La petite fille et les couleursIl était une fois une petite fille qui attendait que le soleil se lève. Elle reposait immobile, attentive, au fond d'un grand lit tout blanc. Des barreaux l'encadraient comme pour l'empêcher de tomber. Quelle plaisanterie ! Paralysée comme elle l'était, elle ne risquait pas de s'envoler. Elle demeurait là , sans bouger, toute la journée et toute la nuit, depuis des semaines et des semaines, dans un hôpital pour enfants. Elle ne savait plus guère où elle était, tant les heures s'écoulaient monotones, rythmées seulement par le tic-tac d'un gros réveil posé sur une petite table blanche à côté de l'armoire.
À sa droite, un grand parc arboré plaidait pour le bien-être des malades. Elle voyait la cime des arbres onduler quand elle tournait la tête. C'était le seul mouvement que lui autorisait son corps rongé par la maladie.
Elle attendait patiemment la venue de l'infirmière, qui ouvrirait à fond les persiennes et les fenêtres, "pour son bien", disait-elle. La petite grelotterait sans se plaindre au fond de son lit pendant de longues minutes. Puis la soignante reviendrait et refermerait les fenêtres d'un coup sec. C'était comme cela chaque matin.
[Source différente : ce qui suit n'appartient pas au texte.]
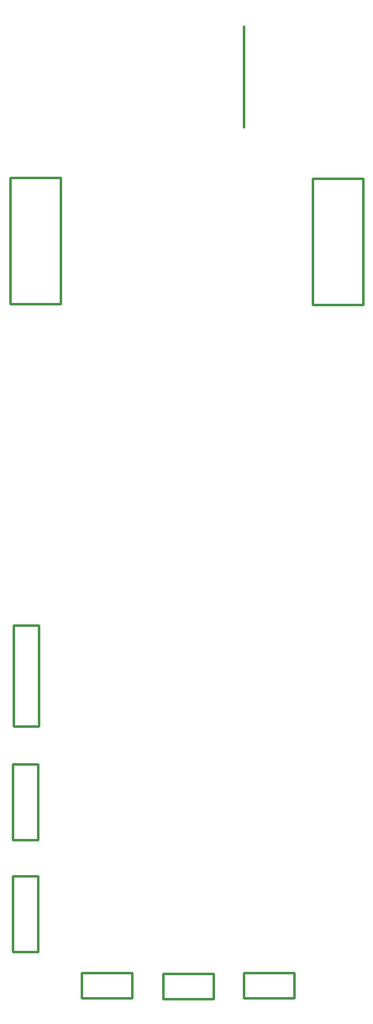
<source format=gbr>
%TF.GenerationSoftware,Altium Limited,Altium Designer,19.1.8 (144)*%
G04 Layer_Color=32768*
%FSLAX26Y26*%
%MOIN*%
%TF.FileFunction,Other,Mechanical_3*%
%TF.Part,Single*%
G01*
G75*
%TA.AperFunction,NonConductor*%
%ADD33C,0.010000*%
D33*
X1252749Y74016D02*
Y174016D01*
X1052749D02*
X1252749D01*
X1052749Y74016D02*
Y174016D01*
Y74016D02*
X1252749D01*
X931490Y72047D02*
Y172047D01*
X731490D02*
X931490D01*
X731490Y72047D02*
Y172047D01*
Y72047D02*
X931490D01*
X609639Y74016D02*
Y174016D01*
X409639D02*
X609639D01*
X409639Y74016D02*
Y174016D01*
Y74016D02*
X609639D01*
X135039Y556890D02*
X235039D01*
X135039Y256883D02*
Y556890D01*
Y256883D02*
X235039D01*
Y556890D01*
X135039Y999803D02*
X235039D01*
X135039Y699797D02*
Y999803D01*
Y699797D02*
X235039D01*
Y999803D01*
X239961Y1150190D02*
Y1550197D01*
X139961D02*
X239961D01*
X139961Y1150190D02*
X239961D01*
X139961D02*
Y1550197D01*
X1053465Y3525000D02*
Y3925000D01*
X1526378Y3020866D02*
Y3320872D01*
X1426378D02*
X1526378D01*
X1326378D02*
X1426378D01*
X1326378Y3020866D02*
Y3320872D01*
Y2820866D02*
X1426378D01*
X1326378D02*
Y3120872D01*
X1426378Y2820866D02*
X1526378D01*
Y3120872D01*
X325591Y3022441D02*
Y3322447D01*
X225591D02*
X325591D01*
X125591D02*
X225591D01*
X125591Y3022441D02*
Y3322447D01*
Y2822441D02*
X225591D01*
X125591D02*
Y3122447D01*
X225591Y2822441D02*
X325591D01*
Y3122447D01*
%TF.MD5,778df3f61b51c3bf5dc641729187c80a*%
M02*

</source>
Cette existence lui était bien pénible et douloureuse. Sa famille ne lui rendait pas souvent visite. "Trop de travail", disaient-ils. Elle restait toute seule à pleurer pendant des heures.
De loin en loin, une aide-soignante l'installait tant bien que mal dans un fauteuil roulant et lui faisait faire le tour du parc, toujours en solitaire. Quelle vie pour une enfant ! C'était le prix à payer pour sa terrible maladie.
Ce matin-là , toutefois, les choses ne se passèrent pas comme à l'ordinaire. Nulle infirmière ne vint ouvrir les persiennes. Pourtant, elles s'ouvrirent en grand toutes seules, dévoilant un soleil rayonnant. Il faisait un temps superbe, une merveilleuse journée de début d'automne. Les arbres étaient encore bien verts sous le ciel bleu azur.
Il sembla à la petite fille qu'elle entendait un rire joyeux. Mais oui ! Une étrange créature venait de se matérialiser au pied de son lit et lui adressait un grand sourire. Qui était-ce ?
L'inconnue se présenta gentiment. C'était la fée de l'automne qui venait l'informer qu'elle avait été choisie pour inaugurer la saison nouvelle. En effet, ce fut bien le cas. Sous les yeux admiratifs de la petite malade, d'un coup de sa baguette magique, la fée colora le feuillage du grand arbre juste à sa droite. Il vira au roux orangé en totalité et en un clin d'oeil ! Ce fut sidérant, la petite était stupéfiée.
Elle pressa la fée de continuer à métamorphoser ainsi tous les arbres du parc. Mais cette dernière, souriante, lui expliqua que ce n'était pas la peine. Les massifs forestiers étaient de vrais caméléons, champions du mimétisme. C'est à qui ressemblerait le plus à son voisin. Ils allaient tous changer de couleur sans que l'on ait besoin de lever le petit doigt.
Elle avait raison. En moins de dix minutes, tout le parc s'était transformé. Du blond, du rouge, de l'orangé, tout cela teintait joyeusement le feuillage. Une vraie palette de couleurs automnales ! C'était merveilleux !
Après un dernier "au revoir" affectueux, la fée se sauva très vite. Elle avait beaucoup à faire en cette saison des artistes. Et la petite fille retomba dans sa solitude. Mais une solitude comblée à présent, heureuse, illuminée par la grâce d'un instant de magie. Elle soupira, ravie, et sombra dans un sommeil profond.
Lorsque l'infirmière vint enfin pour ouvrir les volets, elle constata avec tristesse que la petite était morte dans la nuit. Son âme s'était envolée dans ces premiers jours d'automne, sans bruit et sans chagrin.
Dans le parc jouxtant l'hôpital, les arbres avaient commencé à arborer leur plus belle tenue d'automne, en l'honneur d'une petite fille solitaire et souffrante.